> [WHAT THE TASK REQUIRES] Please pull every line of text from the data below and copy each one character for character. Leave the pictures out of your answer.

> [Rendered images of charts]
===
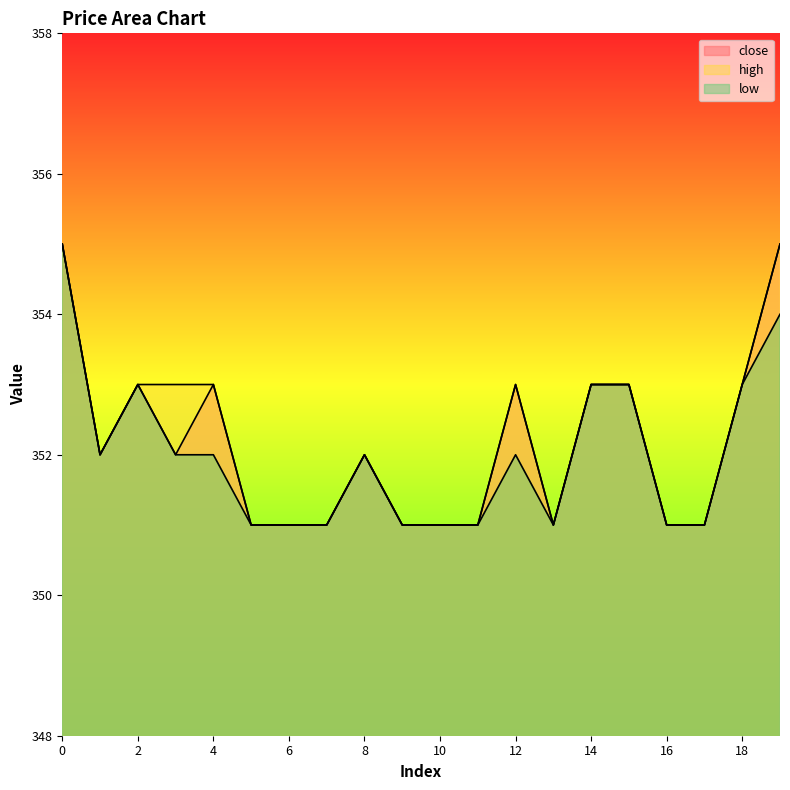

Is the value of close at 5 greater than the value of low at 11?

No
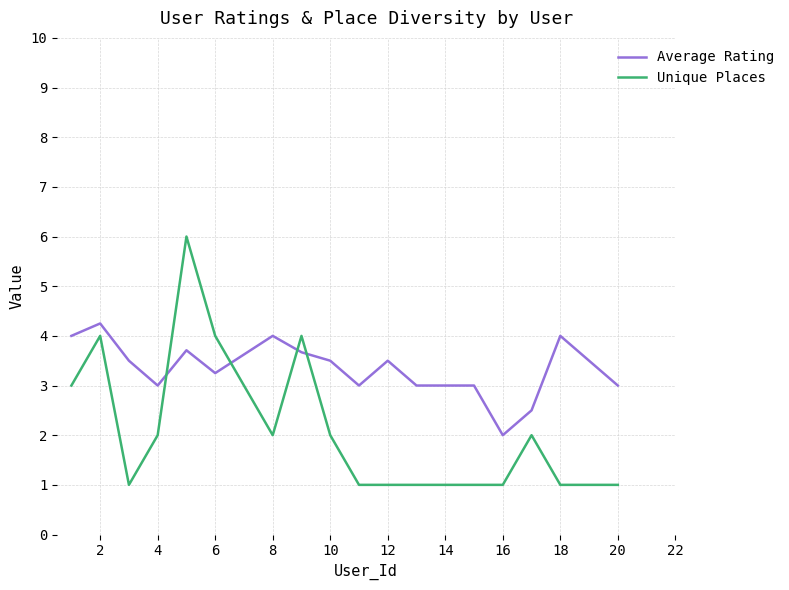

Which series has the largest total across all categories?

Average Rating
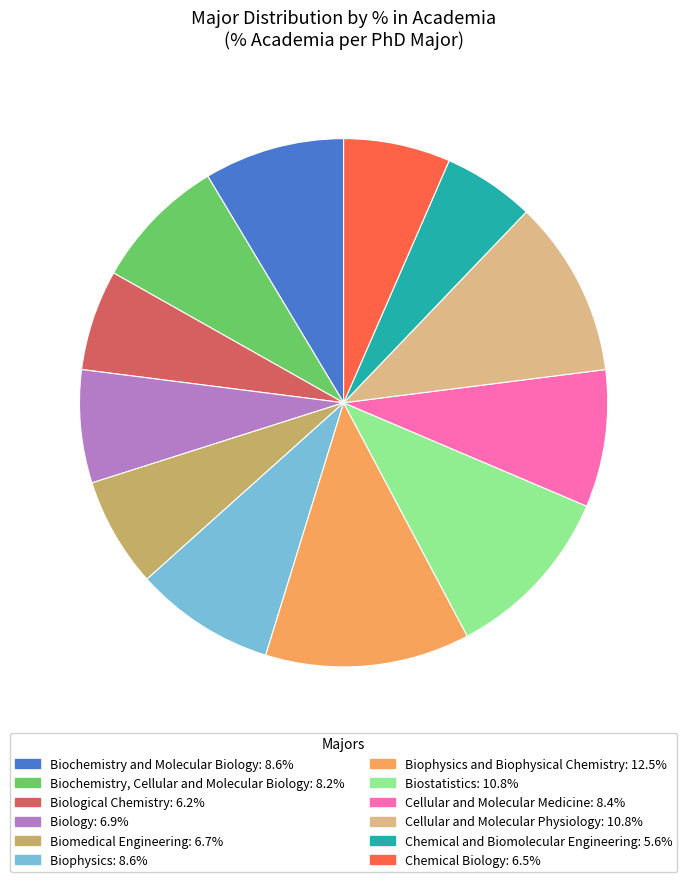

Does any single category account for the majority?

No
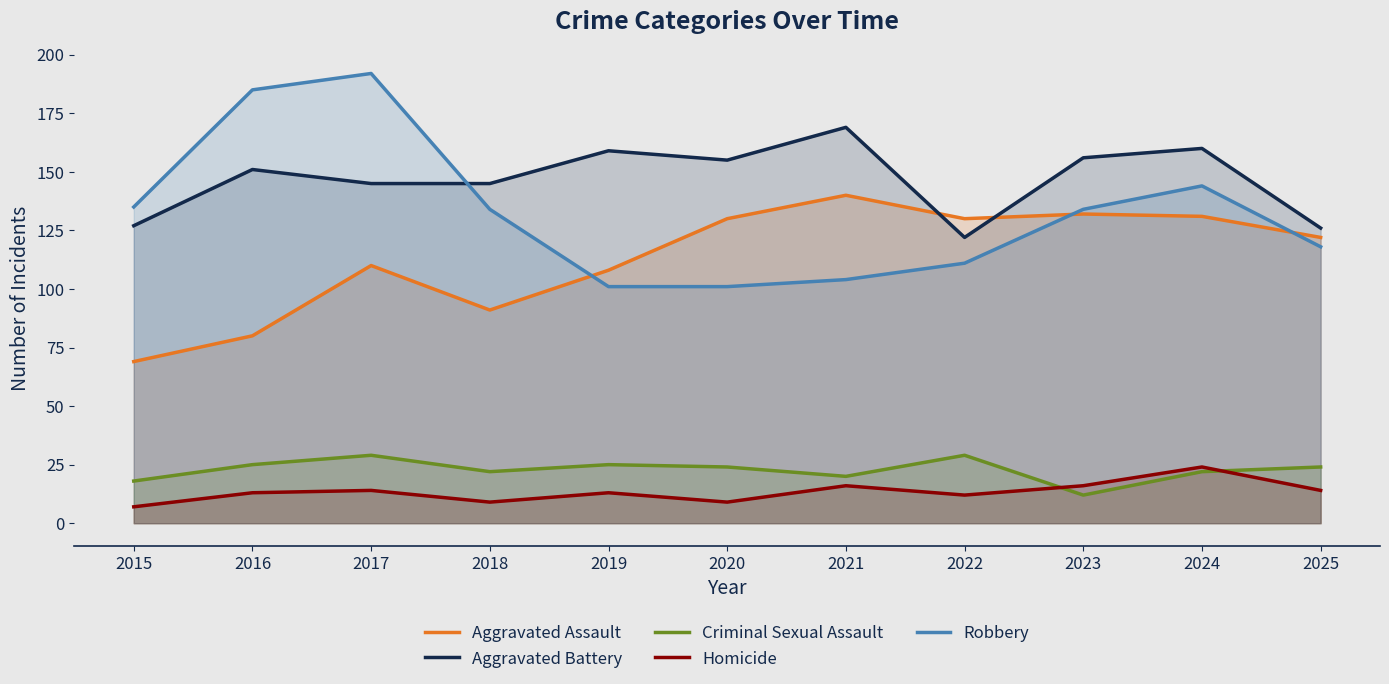

In Criminal Sexual Assault, how many points are lower than both neighbors (excluding endpoints)?

3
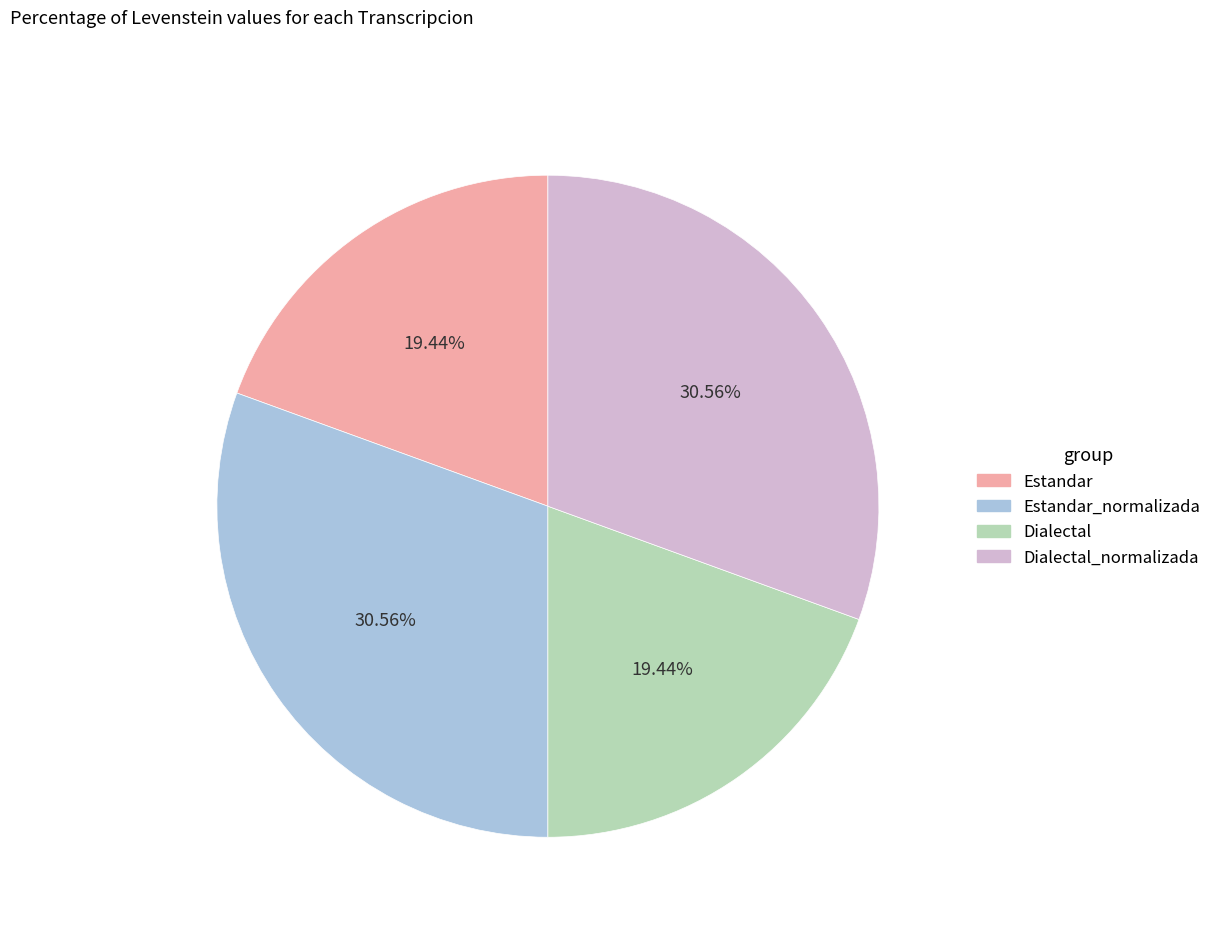

To the nearest percent, what is the difference between the Estandar_normalizada and Estandar slice percentages?

11%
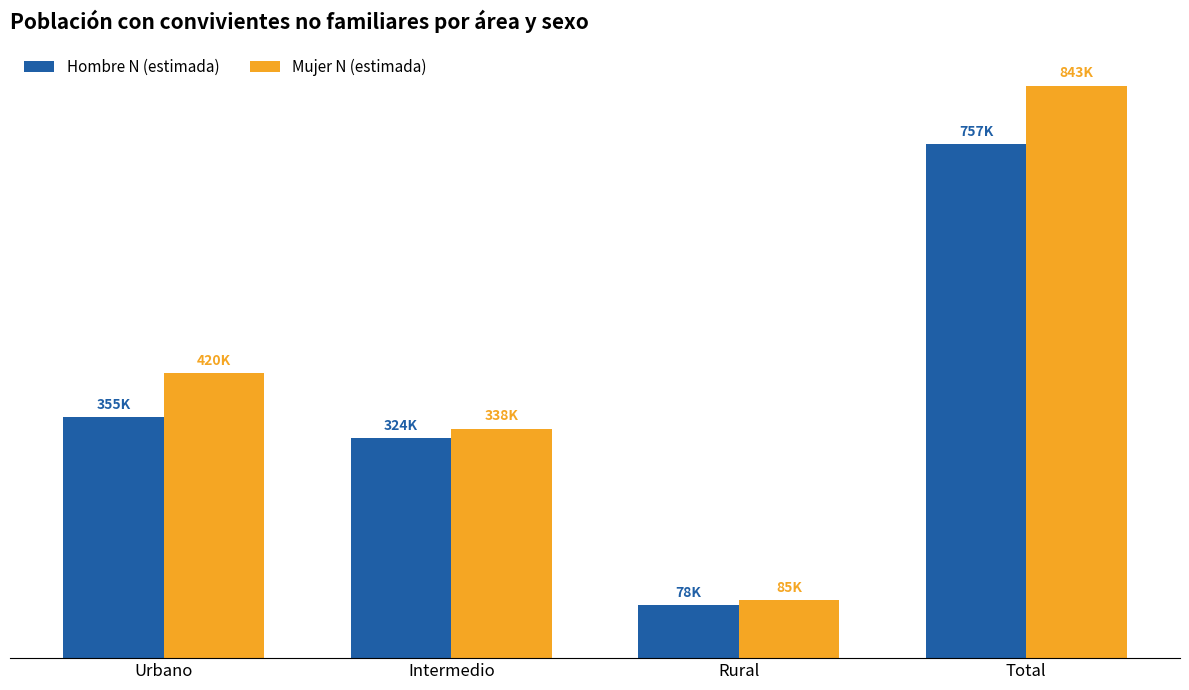

Which series has the largest total across all categories?

Mujer N (estimada)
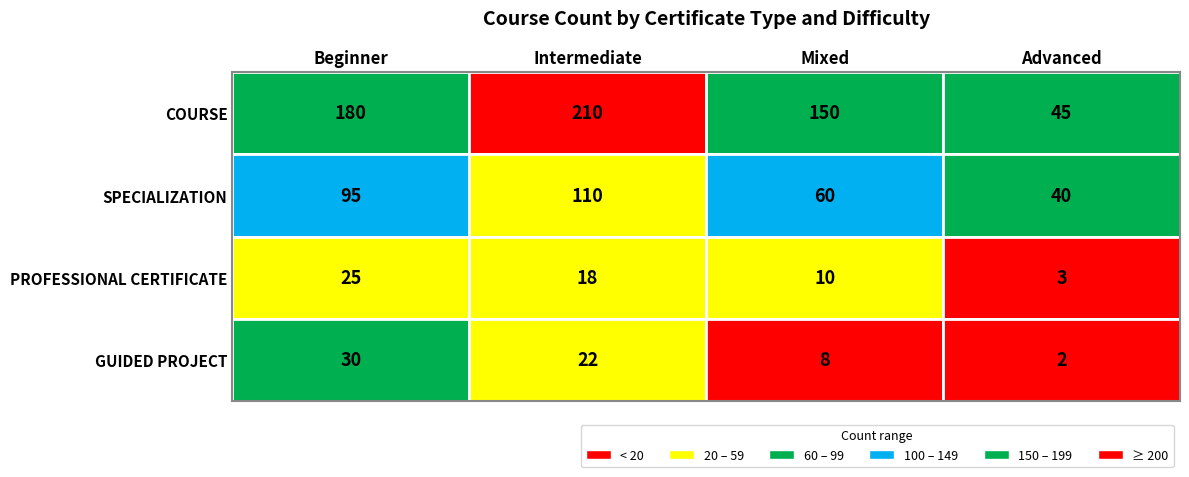

What is the lowest value of the PROFESSIONAL CERTIFICATE series?

3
===
> [RESULT OF THE TASK]
Is the value of close at 5 greater than the value of low at 11?

No

Which series has the largest total across all categories?

Average Rating

Does any single category account for the majority?

No

In Criminal Sexual Assault, how many points are lower than both neighbors (excluding endpoints)?

3

To the nearest percent, what is the difference between the Estandar_normalizada and Estandar slice percentages?

11%

Which series has the largest total across all categories?

Mujer N (estimada)

What is the lowest value of the PROFESSIONAL CERTIFICATE series?

3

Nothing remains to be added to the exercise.